10 Most Effective Wrestling Blade Jobs Ever
When red really does equal green - starring Steve Austin, CM Punk and more...
Does AEW rely too much on - and dilute the effects of - blood?
This isn't a bad faith argument. For once.
On at least a monthly basis, Tony Khan books a stipulation match involving plunder. At least one performer blades in this scenario. Almost three years into the company's existence, AEW has not yet reached an ECW-style nadir, but the effects are rendered, at the very least, uneven. In the correct context, blood is an incredibly effective dramatic device. It is pro wrestling's greatest work; executed correctly, and sparingly, it is as safe to do as it is harrowing to witness. Provided the wrestler doesn't Abdullah their own heid, the risk is minimal - but the reward is vast. The wrestler gets over as a heroic badass enduring what is only visually - provided they don't Muta their own heid - a horrifying ordeal.
Much of the time.
If you list every blade-job ever seen on AEW television, and analyse what benefit it actually had to a wrestler's career, there's a strong argument to be made that the promotion could do with limiting the use of the blade. Joey Janela bladed himself silly in the summer of 2020, and nobody will ever remember.
People still recall an awesome blade job from 1985, and that is because...
10. CM Punk Sells A Pay-Per-View
Per his latest estimate, Dave Meltzer of the Wrestling Observer Newsletter has calculated that Revolution 2022 is "easily" on course to become AEW's second-highest grossing pay-per-view.
It was sold by a plethora of well-built matches. It wasn't a one match show. But if one programme sold fans on it, which achieved a massively impressive conversion of television viewership to paying audience, it was MJF Vs. CM Punk.

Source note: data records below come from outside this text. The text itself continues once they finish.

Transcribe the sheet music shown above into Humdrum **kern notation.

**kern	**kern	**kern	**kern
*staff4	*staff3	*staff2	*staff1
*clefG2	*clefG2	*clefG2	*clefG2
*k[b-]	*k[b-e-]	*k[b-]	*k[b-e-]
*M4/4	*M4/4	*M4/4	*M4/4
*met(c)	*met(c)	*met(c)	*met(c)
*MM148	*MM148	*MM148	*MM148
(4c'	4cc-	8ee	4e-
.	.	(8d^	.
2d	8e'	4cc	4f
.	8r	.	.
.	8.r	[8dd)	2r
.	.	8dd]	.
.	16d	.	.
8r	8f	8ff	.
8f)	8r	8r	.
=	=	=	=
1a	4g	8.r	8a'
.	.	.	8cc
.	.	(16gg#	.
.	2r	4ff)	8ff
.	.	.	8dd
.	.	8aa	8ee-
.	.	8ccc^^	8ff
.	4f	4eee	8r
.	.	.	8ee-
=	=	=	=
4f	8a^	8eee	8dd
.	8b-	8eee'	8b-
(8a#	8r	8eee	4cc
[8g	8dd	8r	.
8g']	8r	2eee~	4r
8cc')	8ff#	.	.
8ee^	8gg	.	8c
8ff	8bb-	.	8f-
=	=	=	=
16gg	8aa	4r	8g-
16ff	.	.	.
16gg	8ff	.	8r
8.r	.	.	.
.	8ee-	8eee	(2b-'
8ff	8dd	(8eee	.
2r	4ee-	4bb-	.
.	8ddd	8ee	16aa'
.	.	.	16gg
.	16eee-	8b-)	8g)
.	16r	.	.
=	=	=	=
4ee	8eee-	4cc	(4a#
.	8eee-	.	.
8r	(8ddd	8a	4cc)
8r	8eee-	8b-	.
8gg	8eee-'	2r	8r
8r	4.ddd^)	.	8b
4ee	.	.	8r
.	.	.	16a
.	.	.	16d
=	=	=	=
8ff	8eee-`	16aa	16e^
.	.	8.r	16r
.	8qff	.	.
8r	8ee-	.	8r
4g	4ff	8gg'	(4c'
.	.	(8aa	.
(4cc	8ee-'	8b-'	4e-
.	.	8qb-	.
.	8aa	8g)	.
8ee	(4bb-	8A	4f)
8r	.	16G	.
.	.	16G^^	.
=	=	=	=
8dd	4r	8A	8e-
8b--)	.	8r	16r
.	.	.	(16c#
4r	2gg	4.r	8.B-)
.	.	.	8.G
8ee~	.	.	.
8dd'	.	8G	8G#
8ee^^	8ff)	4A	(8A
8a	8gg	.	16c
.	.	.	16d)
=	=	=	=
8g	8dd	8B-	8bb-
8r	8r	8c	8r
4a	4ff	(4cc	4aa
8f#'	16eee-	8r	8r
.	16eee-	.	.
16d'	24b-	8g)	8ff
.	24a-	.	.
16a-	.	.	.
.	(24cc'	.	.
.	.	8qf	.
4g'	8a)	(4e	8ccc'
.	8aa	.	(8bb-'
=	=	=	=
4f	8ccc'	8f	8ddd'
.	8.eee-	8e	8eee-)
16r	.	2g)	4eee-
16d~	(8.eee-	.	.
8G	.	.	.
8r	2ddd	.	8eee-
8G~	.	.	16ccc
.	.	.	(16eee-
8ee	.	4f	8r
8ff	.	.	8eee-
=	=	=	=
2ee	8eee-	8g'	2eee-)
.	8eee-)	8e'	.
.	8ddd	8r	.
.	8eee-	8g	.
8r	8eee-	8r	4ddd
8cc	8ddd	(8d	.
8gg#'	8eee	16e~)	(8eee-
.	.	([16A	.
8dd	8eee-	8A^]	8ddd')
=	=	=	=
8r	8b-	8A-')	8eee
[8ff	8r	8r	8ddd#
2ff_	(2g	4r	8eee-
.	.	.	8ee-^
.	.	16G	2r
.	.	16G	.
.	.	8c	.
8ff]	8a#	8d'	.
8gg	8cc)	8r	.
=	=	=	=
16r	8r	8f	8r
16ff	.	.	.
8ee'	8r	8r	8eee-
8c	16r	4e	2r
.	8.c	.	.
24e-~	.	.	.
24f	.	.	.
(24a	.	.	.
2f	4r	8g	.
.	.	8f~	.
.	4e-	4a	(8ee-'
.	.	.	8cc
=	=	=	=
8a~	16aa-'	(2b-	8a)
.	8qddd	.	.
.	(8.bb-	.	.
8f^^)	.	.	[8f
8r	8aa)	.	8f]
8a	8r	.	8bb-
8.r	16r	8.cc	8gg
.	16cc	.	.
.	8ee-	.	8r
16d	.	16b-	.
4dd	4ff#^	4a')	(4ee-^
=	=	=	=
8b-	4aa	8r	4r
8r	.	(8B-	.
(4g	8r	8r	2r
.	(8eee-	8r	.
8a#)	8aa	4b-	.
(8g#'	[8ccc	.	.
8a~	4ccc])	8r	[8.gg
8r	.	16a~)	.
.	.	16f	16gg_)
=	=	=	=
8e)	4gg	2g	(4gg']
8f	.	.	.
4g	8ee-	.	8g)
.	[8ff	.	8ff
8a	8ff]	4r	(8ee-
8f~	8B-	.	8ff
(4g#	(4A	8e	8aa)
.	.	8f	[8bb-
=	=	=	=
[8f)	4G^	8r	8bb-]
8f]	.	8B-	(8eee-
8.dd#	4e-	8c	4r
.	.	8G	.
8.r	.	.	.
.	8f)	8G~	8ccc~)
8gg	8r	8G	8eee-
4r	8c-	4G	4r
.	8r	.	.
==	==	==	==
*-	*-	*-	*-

Deftly plotted to obscure its stipulation in plain sight, Punk and MJF created a trad wrestling masterpiece between a wisened babyface and the cowardly heel intent on ruining his legacy and subsuming it as his own. The destination was a Dog Collar match, but in an ingenious twist, MJF explored stan culture to exploit the goodness within Punk. Through the lens of a unique, captivating storyline, Punk was a good babyface for falling for the heel's ruse on the go-home Dynamite. MJF folded a superb story beat into a callback - "Old man, I'm a snake" he said, referring to both the original Summer of Punk and Punk's failure to put away Lee Moriarty and QT Marshall quickly. Long-term storytelling works.
MJF and the Pinnacle bloodied Punk, and thick streams of the red stuff cascaded from his face in an awesome - and very, very lucrative - visual.